# Youve got to be kidding!



## J55TTC (Apr 25, 2005)

http://uk.news.yahoo.com/afp/20071210/t ... 8aa_1.html


----------



## YELLOW_TT (Feb 25, 2004)

Sounds good to me I have 2 kids and the snip :lol: :lol:


----------



## garyc (May 7, 2002)

I can see the logic. The least educated, and therefore least ecologically aware people in the world, tend to have the most kids. In turn, population growth and industrial development to support growing and mature economies, has had the single most significant impact on global pollution, deforestation and climate change.

Less population growth, less damage to the planet.

Would have most impact in USA, China, India and Africa - although the developed world also needs to get it's house in order. Austrailia good place to start.

I think we should be more concrned about the burgeoning population of this small isle. It's been a constant 55 million for 40 odd years, has recently grown to 60 million, mainly through immigration, and now, because of govt policy, is set to grow another 7 million (source R4 Today Prog) in next 15 years. Where are we going to put them all? think about another 7 million cars on the roads....

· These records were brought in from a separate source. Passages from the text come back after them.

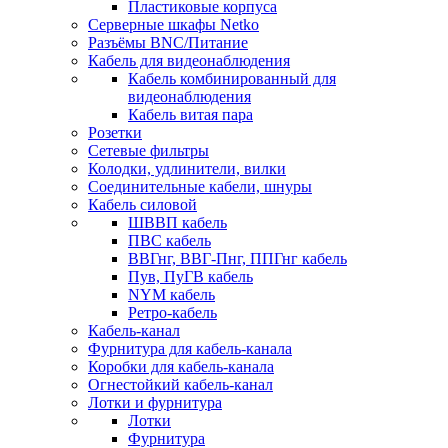
Пластиковые корпуса
Серверные шкафы Netko
Разъёмы BNC/Питание
Кабель для видеонаблюдения
Кабель комбинированный для
видеонаблюдения
Кабель витая пара
Розетки
Сетевые фильтры
Колодки, удлинители, вилки
Соединительные кабели, шнуры
Кабель силовой
ШВВП кабель
ПВС кабель
ВВГнг, ВВГ-Пнг, ППГнг кабель
Пув, ПуГВ кабель
NYM кабель
Ретро-кабель
Кабель-канал
Фурнитура для кабель-канала
Коробки для кабель-канала
Огнестойкий кабель-канал
Лотки и фурнитура
Лотки
Фурнитура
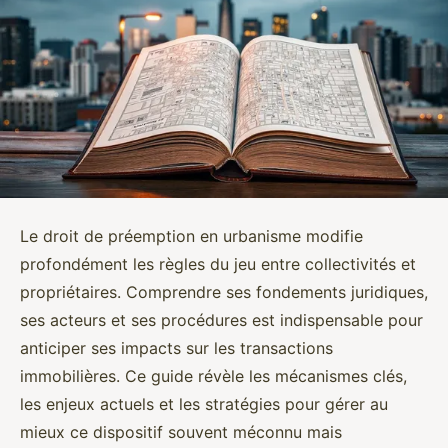
Le droit de préemption en urbanisme modifie
profondément les règles du jeu entre collectivités et
propriétaires. Comprendre ses fondements juridiques,
ses acteurs et ses procédures est indispensable pour
anticiper ses impacts sur les transactions
immobilières. Ce guide révèle les mécanismes clés,
les enjeux actuels et les stratégies pour gérer au
mieux ce dispositif souvent méconnu mais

Given that supply and demand for housing plus the necessary infrastructure to support, are significant factors in the cost of living here, those costs are set to go in one direction only. The quality of life will surely reciprocate but in the opposite direction.

Population birth control and immigration controls (both are linked) will become higher and higher on the political agenda in coming years.

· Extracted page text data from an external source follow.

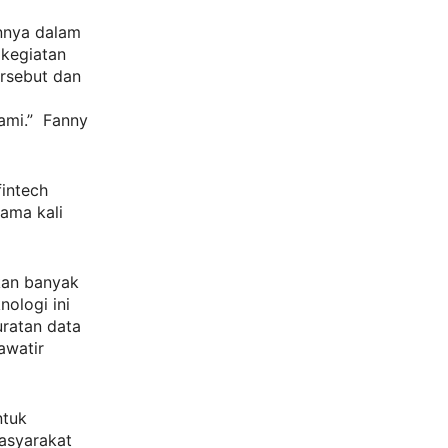
innya dalam
kegiatan
ersebut dan
ami.” Fanny
intech
ama kali
tkan banyak
ologi ini
ratan data
awatir
ntuk
asyarakat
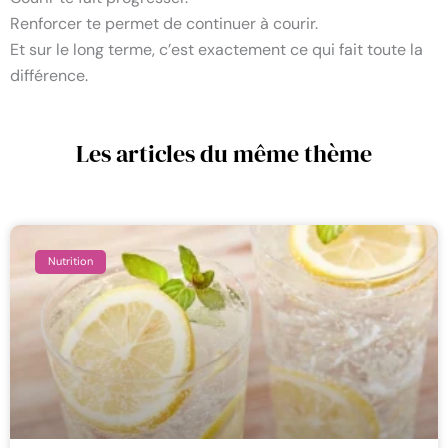
Renforcer te permet de continuer à courir.
Et sur le long terme, c’est exactement ce qui fait toute la
différence.
Les articles du même thème
Nutrition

If the world's human population was managed and reduced over time, so would the negative effect on the planet pro rata.


----------



## mighTy Tee (Jul 10, 2002)

I agree with Gary on this one [smiley=thumbsup.gif]


----------



## J55TTC (Apr 25, 2005)

You make a very good point Gary.

I dont know why I was so infuriated by this at first as I dont even have 2 children, let alone 3, nor do I anticipate having 3 chindren :lol:

I guess I just saw it an another stealth tax.


----------



## Kell (May 28, 2002)

J55TTC said:


> You make a very good point Gary.
> 
> I dont know why I was so infuriated by this at first as I dont even have 2 children, let alone 3, nor do I anticipate having 3 chindren :lol:
> 
> I guess I just saw it an another stealth tax.


I reckon Gary should be given the honourary TTF Shamen/wise man title as he seems to know everything.


----------



## Mark Davies (Apr 10, 2007)

If we are talking in terms of carbon footprints I can't think of a single decision any one of us could make that would have a greater environmental impact than the decision to have a child. Just consider the amount of waste each one of us produces during our lifetime - the amount of resources we use up and the polution and carbon emissions we generate. Each one of our children will do that.

I have eco-nerdy friends who criticise me for driving a performance sports car. They of course have children, while I have none; and I will never be having any by choice. The argument soon stops when I point out that their decision to have a child is frankly catastrophic in terms of environmental impact compared to my decision to own a TT.

I think this is a very sensible policy and a step in the right direction. Hopefully it will eventually be introduced throughout the industrialised world, including here. I'm already fed up of subsidising other people's choice to have a family - maybe this will make them think a bit harder about their choices.


----------



## robokn (Feb 21, 2006)

I think most with no kids would agree to this but those of us who are fertile see it as a load of bollocks
:lol: :lol: :lol:


----------



## J55TTC (Apr 25, 2005)

Well I say bollox to the carbon footprint! I have a child and 3 cars :lol:


----------



## robokn (Feb 21, 2006)

Two kids, three cars, and three holidays a year :lol: :lol:


----------



## Lock_Stock (May 22, 2007)

There is a down side... look at what is happening in Japan. They have a seriously aging community. Pretty soon they will have too many Retired and not enough skilled workforce to support their economy. We need to reduce the number of kids people have but also start to euthenise old people.. 70 years is a pretty good run, then give them the heave ho....

For anyone that thinks I'm serious, flame away


----------